🤖 AI Summary
Existing automatic evaluation metrics and large language models employed as judges (LLM-as-a-judge) struggle to accurately assess creativity in literary translation and exhibit significant discrepancies with professional human evaluations. This study constructs a literary translation dataset spanning three modalities, genres, and language pairs, annotated by professional translators for fine-grained creative features, and systematically evaluates the performance of both traditional automatic metrics and LLMs along this dimension. The work reveals, for the first time, that LLMs display a systematic preference for machine-translated outputs and frequently misjudge culturally appropriate creative expressions—particularly in highly literary texts such as poetry, where correlations between current evaluation methods and human judgments markedly decline. These findings underscore the urgent need for novel evaluation frameworks capable of accommodating unconventional yet valid literary translations.
📝 Abstract
This article investigates the performance of automatic evaluation metrics (AEMs) and LLM-as-a-judge evaluation on literary translation across multiple languages, genres, and translation modalities. The aim is to assess how well these tools align with professionals when evaluating translation, creativity (creative shifts & errors), and see if they can substitute laborious manual annotations.

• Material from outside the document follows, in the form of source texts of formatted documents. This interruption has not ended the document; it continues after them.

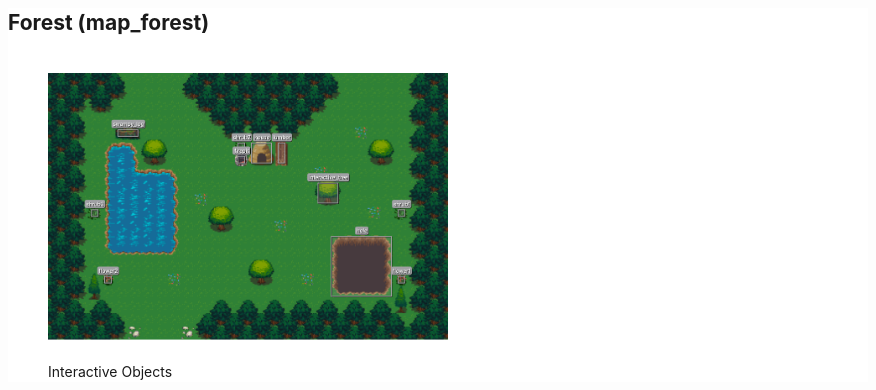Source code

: ## Forest (map_forest)

<figure>
    <img src="./map_forest/objects_map_forest_1.png" height="300" width="400">
    <figcaption>Interactive Objects</figcaption>
</figure>
<figure>
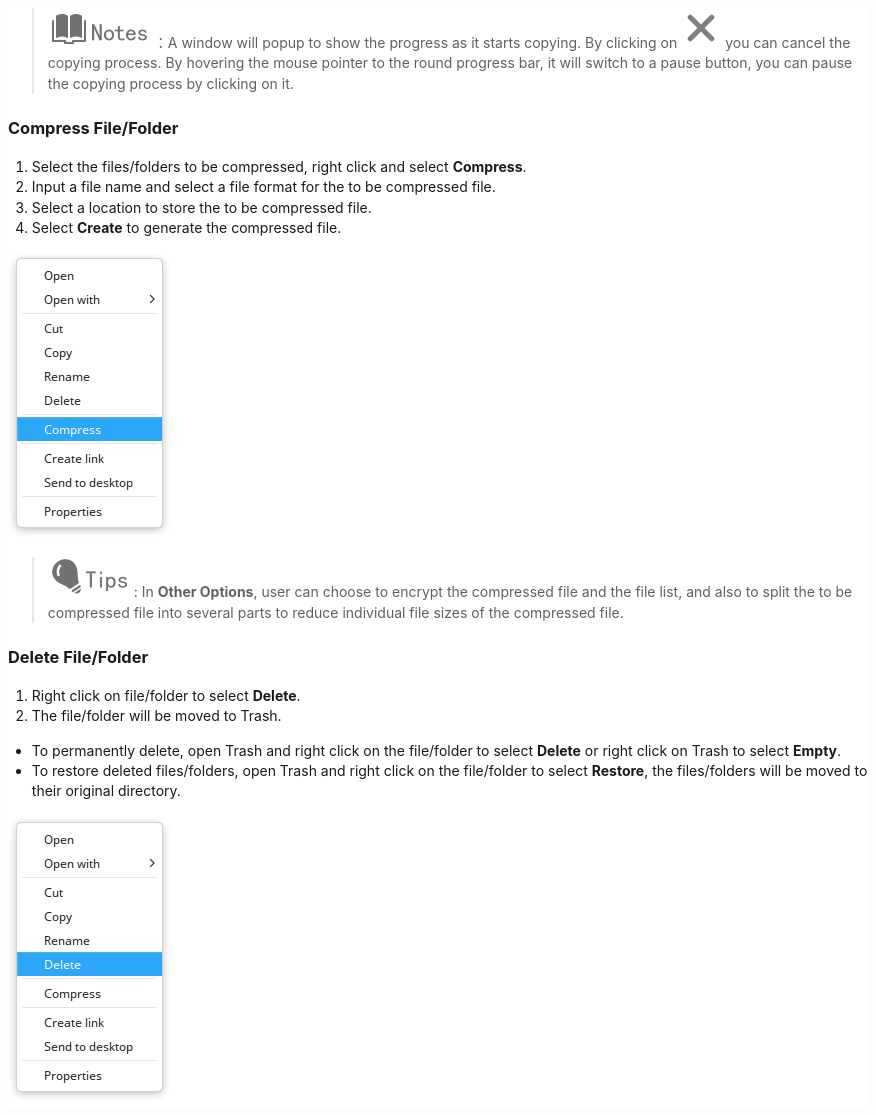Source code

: > ![notes](icon/notes.svg)：A window will popup to show the progress as it starts copying. By clicking on ![close](icon/close_icon.svg) you can cancel the copying process. By hovering the mouse pointer to the round progress bar, it will switch to a pause button, you can pause the copying process by clicking on it.

### Compress File/Folder

1. Select the files/folders to be compressed, right click and select **Compress**.
2. Input a file name and select a file format for the to be compressed file.
3. Select a location to store the to be compressed file.
4. Select **Create** to generate the compressed file.

![0|compress](png/compress.png)

> ![tips](icon/tips.svg): In **Other Options**, user can choose to encrypt the compressed file and the file list, and also to split the to be compressed file into several parts to reduce individual file sizes of the compressed file.

### Delete File/Folder

1. Right click on file/folder to select **Delete**.
2. The file/folder will be moved to Trash.
  - To permanently delete, open Trash and right click on the file/folder to select **Delete** or right click on Trash to select **Empty**.
  - To restore deleted files/folders, open Trash and right click on the file/folder to select **Restore**, the files/folders will be moved to their original directory.

![0|delete](png/delete.png)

A dataset of literary translations across three modalities (human translation, machine translation, and post-editing), three genres and three language pairs was created and annotated in detail for creativity by experienced professional literary translators. The results show that both AEMs and LLM-as-a-judge evaluations correlate poorly with professional evaluations on creativity, with LLM-as-a-judge showing a systematic bias in favour of machine-translated texts and penalising creative and culturally appropriate solutions. Moreover, performance is consistently worse for more literary genres such as poetry. This highlights fundamental limitations of current automatic evaluation tools for literary translation and the need to create new tools that do not frequently consider out of routine translations as errors.